### [Text excerpt]
Form 8-K

 

 

UNITED STATES

SECURITIES AND EXCHANGE COMMISSION

Washington, D.C. 20549

 

 

FORM 8-K

 

 

CURRENT REPORT

Pursuant to Section 13 or 15(d)

of the Securities Exchange Act of 1934

Date of Report (Date of earliest event reported): November 22, 2013

 

 

Warner Music Group Corp.

(Exact name of Registrant as specified in its charter)

 

 

 

Delaware   001-32502   13-4271875

(State or other jurisdiction

of incorporation)

 

(Commission

File Number)

 

(IRS Employer

Identification No.)

 

75 Rockefeller Plaza, New York, New York   10019
(Address of principal executive offices)   (Zip Code)

Registrant’s telephone number, including area code: (212) 275-2000

 

 

Check the appropriate box below if the Form 8-K filing is intended to simultaneously satisfy the filing obligation of the Registrant under any of the following provisions:

 

¨ Written communications pursuant to Rule 425 under the Securities Act (17 CFR 230.425)

 

¨ Soliciting material pursuant to Rule 14a-12 under the Exchange Act (17 CFR 240.14a-12)

 

¨ Pre-commencement communications pursuant to Rule 14d-2(b) under the Exchange Act (17 CFR 240.14d-2(b))

 

¨ Pre-commencement communications pursuant to Rule 13e-4(c) under the Exchange Act (17 CFR 240.13e-4(c))

 

 

 


Item 5.02. Departure of Directors or Certain Officers; Election of Directors; Appointment of Certain Officers; Compensatory Arrangements of Certain Officers.

 

(e)

Amendment to the Warner Music Group Corp. Senior Management Cash Flow Plan

On November 22, 2013, the Company’s Compensation Committee approved the amendment and restatement of the Warner Music Group Corp. Senior Management Cash Flow Plan (the “Plan”), an annual bonus plan for which senior management employees (including all of our current NEOs (including our CEO)) are eligible, that is also a non-qualified deferred compensation plan, and approved a related amendment and restatement of the limited liability agreement of WMG Management Holdings, LLC, a limited liability company formed in connection with the Plan’s adoption. The amendment and restatement of the LLC Agreement is subject to the consent of its members. The amendments and restatements, among other matters, provide greater discretion to the Compensation Committee to award additional deferred equity units to participants on such terms as the Compensation Committee may determine, to make discretionary upward adjustments to free cash flow payable under the Plan and to reduce future payments to the participating employees to offset such discretionary upward adjustments. The summaries of the amended and restated Plan and LLC Agreement set forth herein are qualified in their entirety by reference to the full text of such Plan and LLC Agreement, which are filed as exhibits to this Report and are incorporated herein by reference.

### [Work to complete]
Summarize the Form 8-K filing in two sentences. The rows that follow aren't needed for anything here.

### [Supplied records]
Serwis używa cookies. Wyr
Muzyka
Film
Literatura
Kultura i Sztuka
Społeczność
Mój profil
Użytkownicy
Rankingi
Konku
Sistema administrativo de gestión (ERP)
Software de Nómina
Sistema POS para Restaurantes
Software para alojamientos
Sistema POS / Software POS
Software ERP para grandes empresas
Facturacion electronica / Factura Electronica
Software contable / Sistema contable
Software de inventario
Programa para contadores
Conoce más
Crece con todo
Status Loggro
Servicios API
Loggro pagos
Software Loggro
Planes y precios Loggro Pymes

==

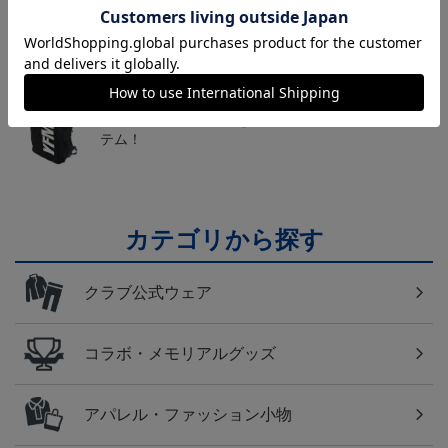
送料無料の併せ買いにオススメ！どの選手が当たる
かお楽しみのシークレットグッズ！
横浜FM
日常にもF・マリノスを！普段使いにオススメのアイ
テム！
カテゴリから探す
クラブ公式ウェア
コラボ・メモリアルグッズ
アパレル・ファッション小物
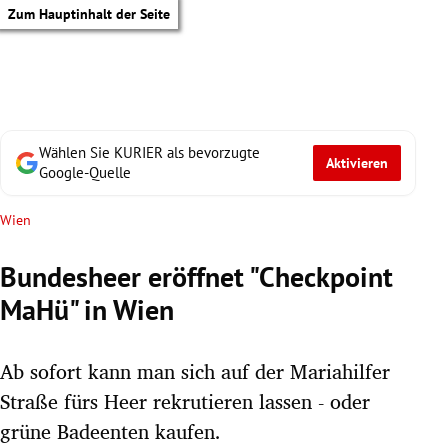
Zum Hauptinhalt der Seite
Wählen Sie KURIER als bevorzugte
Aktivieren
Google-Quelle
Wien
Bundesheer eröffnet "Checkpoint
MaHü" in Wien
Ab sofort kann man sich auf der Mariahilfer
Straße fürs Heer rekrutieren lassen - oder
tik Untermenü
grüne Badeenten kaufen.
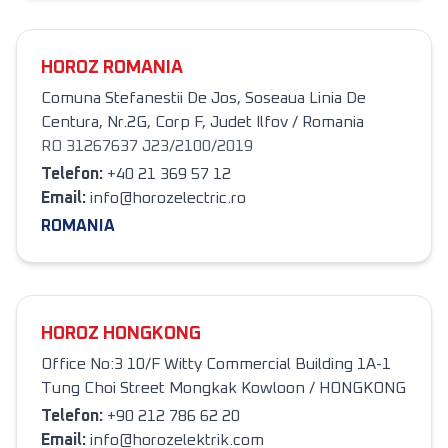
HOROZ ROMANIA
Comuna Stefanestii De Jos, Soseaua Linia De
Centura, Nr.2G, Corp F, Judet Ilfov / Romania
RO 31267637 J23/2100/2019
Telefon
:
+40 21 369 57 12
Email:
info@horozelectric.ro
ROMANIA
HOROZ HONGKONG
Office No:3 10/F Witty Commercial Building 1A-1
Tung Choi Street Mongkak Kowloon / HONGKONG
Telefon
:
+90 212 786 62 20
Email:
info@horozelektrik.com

### [Worked solution]
On November 22, 2013, the Compensation Committee of Warner Music Group Corp. approved an amended and restated Senior Management Cash Flow Plan, an annual bonus plan and non-qualified deferred compensation plan for senior management. It also approved a related amended and restated agreement of WMG Management Holdings, LLC, which requires its members' consent, and the changes give the committee more discretion to award additional deferred equity units, to raise free cash flow payable under the Plan, and to reduce future payments to offset such increases.